• _TASK GOAL_
The records underneath are to be printed in full and exactly, with no pictures carried over.

RECORDS FOR THIS EXERCISE below:

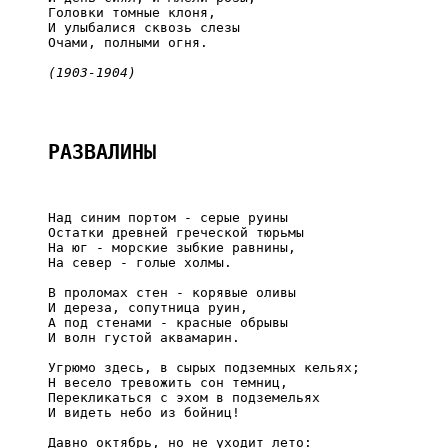
     Головки томные клоня,

     И улыбалися сквозь слезы

     Очами, полными огня.

(1903-1904)
РАЗВАЛИНЫ
     Над синим портом - серые руины

     Остатки древней греческой тюрьмы

     На юг - морские зыбкие равнины,

     На север - голые холмы.

     В проломах стен - корявые оливы

     И дереза, сопутница руин,

     А под стенами - красные обрывы

     И волн густой аквамарин.

     Угрюмо здесь, в сырых подземных кельях;

     Н весело тревожить сон темниц,

     Перекликаться с эхом в подземельях

     И видеть небо из бойниц!

     Давно октябрь, но не уходит лето:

End of RECORDS FOR THIS EXERCISE.

• _FINISHED TASK_
     Головки томные клоня,

     И улыбалися сквозь слезы

     Очами, полными огня.

(1903-1904)
РАЗВАЛИНЫ
     Над синим портом - серые руины

     Остатки древней греческой тюрьмы

     На юг - морские зыбкие равнины,

     На север - голые холмы.

     В проломах стен - корявые оливы

     И дереза, сопутница руин,

     А под стенами - красные обрывы

     И волн густой аквамарин.

     Угрюмо здесь, в сырых подземных кельях;

     Н весело тревожить сон темниц,

     Перекликаться с эхом в подземельях

     И видеть небо из бойниц!

     Давно октябрь, но не уходит лето:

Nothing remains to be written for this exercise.